La maison marocaine moderne constitue, en effet, le type d’habitat majoritaire au niveau national avec 63% du nombre total des logements principaux en 2012 contre 65% en 2000. Ce type d’habitat domine dans toutes les régions et les villes du pays en 2012, mais c’est dans les villes de Guelmim, Dakhla et Khouribga qu’on le retrouve en écrasante majorité, respectivement 90%, 85% et 81% du parc logement principal de la ville. Le reste du parc national urbain est constitué des appartements en immeuble (25% des logements en 2012 contre 14% en 2000), des maisons marocaines traditionnelles (4% contre 7%), des constructions sommaires ou bidonvilles (4% contre 10%) et enfin des villas (4% contre 3%).

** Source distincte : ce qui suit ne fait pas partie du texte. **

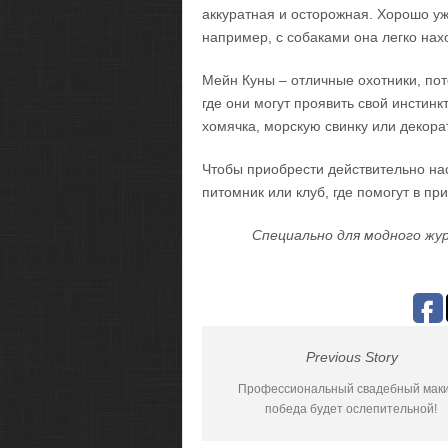
аккуратная и осторожная. Хорошо у
например, с собаками она легко нах
Мейн Куны – отличные охотники, пот
где они могут проявить свой инстинк
хомячка, морскую свинку или декора
Чтобы приобрести действительно нас
питомник или клуб, где помогут в пр
Специально для модного жур
Previous Story
Профессиональный свадебный маки
победа будет ослепительной!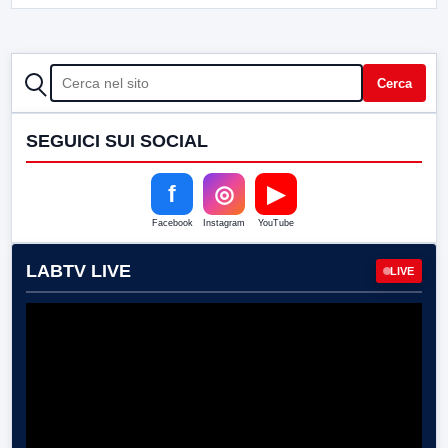
CERCA
Cerca
SEGUICI SUI SOCIAL
f
◎
▶
Facebook
Instagram
YouTube
LABTV LIVE
LIVE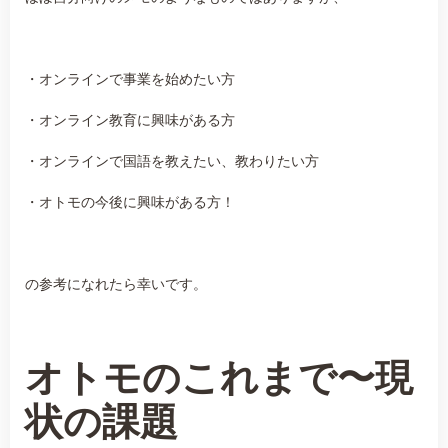
・オンラインで事業を始めたい方
・オンライン教育に興味がある方
・オンラインで国語を教えたい、教わりたい方
・オトモの今後に興味がある方！
の参考になれたら幸いです。
オトモのこれまで〜現
状の課題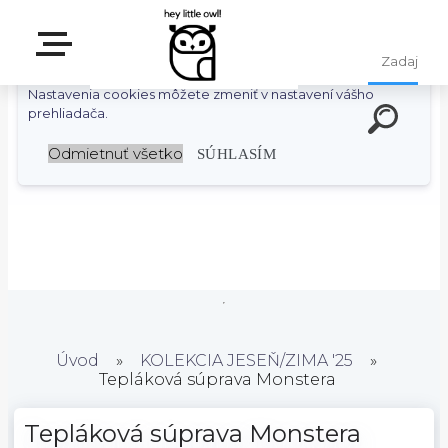
S cieľom uľahčiť užívateľom používať naše webové stránky
využívame cookies. Používaním našich stránok súhlasíte s
ukladaním súborov cookie na vašom počítači / zariadení.
Nastavenia cookies môžete zmeniť v nastavení vášho
prehliadača.
Odmietnuť všetko
SÚHLASÍM
Úvod
»
KOLEKCIA JESEŇ/ZIMA '25
»
Tepláková súprava Monstera
Tepláková súprava Monstera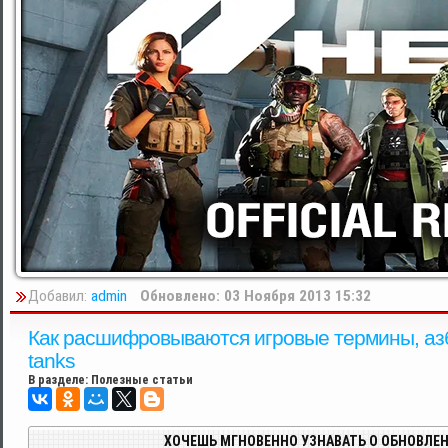
Добавил:
admin
Обновлено: 03 Ноября 2013 15:32
Как расшифровываются игровые термины, азбу
tanks
В разделе:
Полезные статьи
ХОЧЕШЬ МГНОВЕННО УЗНАВАТЬ О ОБНОВЛЕН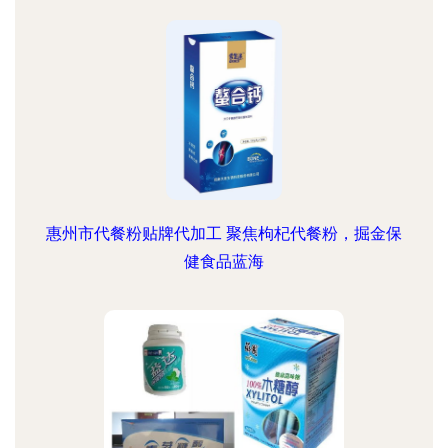
惠州市代餐粉贴牌代加工 聚焦枸杞代餐粉，掘金保
健食品蓝海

A ce niveau, deux éléments principaux ressortent. Le premier concerne la forte progression de l’appartement en immeuble réalisée dans un contexte de raréfaction du foncier au sein des périmètres urbains, alors que le second a trait à la forte régression des constructions sommaires ou bidonvilles qui reflètent les efforts importants réalisés dans le cadre du Programme villes sans bidonvilles. Et il faut dire que malgré les résistances de certains habitants des bidonvilles, il devient de plus en plus clair que dans quelques temps, ce genre d’habitat n’existera plus, du moins dans les grandes villes.

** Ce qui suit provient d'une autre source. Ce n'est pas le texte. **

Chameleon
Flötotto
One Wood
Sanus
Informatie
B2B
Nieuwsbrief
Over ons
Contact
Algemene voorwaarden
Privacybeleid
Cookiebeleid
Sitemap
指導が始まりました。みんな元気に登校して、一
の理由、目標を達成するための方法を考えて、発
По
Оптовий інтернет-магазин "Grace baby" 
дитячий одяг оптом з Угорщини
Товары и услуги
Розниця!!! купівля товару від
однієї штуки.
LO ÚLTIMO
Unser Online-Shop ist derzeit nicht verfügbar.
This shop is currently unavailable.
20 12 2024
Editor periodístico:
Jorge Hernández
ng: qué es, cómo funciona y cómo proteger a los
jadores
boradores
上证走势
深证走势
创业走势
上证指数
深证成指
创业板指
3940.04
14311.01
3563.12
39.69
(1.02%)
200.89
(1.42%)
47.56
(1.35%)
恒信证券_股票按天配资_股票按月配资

En conclusion, il y a lieu de relever le fait suivant : la prédominance de la maison marocaine moderne. Une réflexion s’impose donc sur cette typologie par la force des choses et par référence aux documents d’urbanisme des différentes villes du pays, dont les projections vont dans le sens du renforcement de ce type d’habitat. Cette réflexion s’impose dans la mesure où elle pose le problème de la mixité urbaine et sociale, d’une part, et, d’autre part, de l’intégration spatiale et sociale à l’échelle du lotissement. Aussi, cette situation qui est à l’origine de la faible densité de l’habitat entraînant une faible rentabilisation de l’assiette foncière, milite en faveur de la révision de la politique foncière et urbaine et des typologies d’habitat mises en œuvre jusqu’à nos jours. Et à propos de la politique de la ville, le ministre de tutelle, Nabil Benabdallah, déclare : «Nous sommes engagés à en faire une politique axée sur le citoyen et sur l’amélioration des conditions de vie de pans entiers de la population résidant dans les villes». En effet, le ministre considère que  le citoyen est à la base même de l’élaboration du cadrage nécessaire de la politique de la ville. «Nous avons mené un large débat national qui a permis d’impliquer et d’assurer l’ensemble des forces vives du pays et qui a abouti à l’adoption du Référentiel national de la politique de la ville». M.Benabdallah est on ne peut plus clair, il s’agit d’une politique de la ville qui fait sien l’enjeu et le défi de la promotion du droit à la ville et permet, à travers un mode de gouvernance nouveau et un cadre du rapport ville/citoyen garant d’une participation collective de l’ensemble des faiseurs de la ville et leur mobilisation pour offrir au citoyen un meilleur cadre de vie.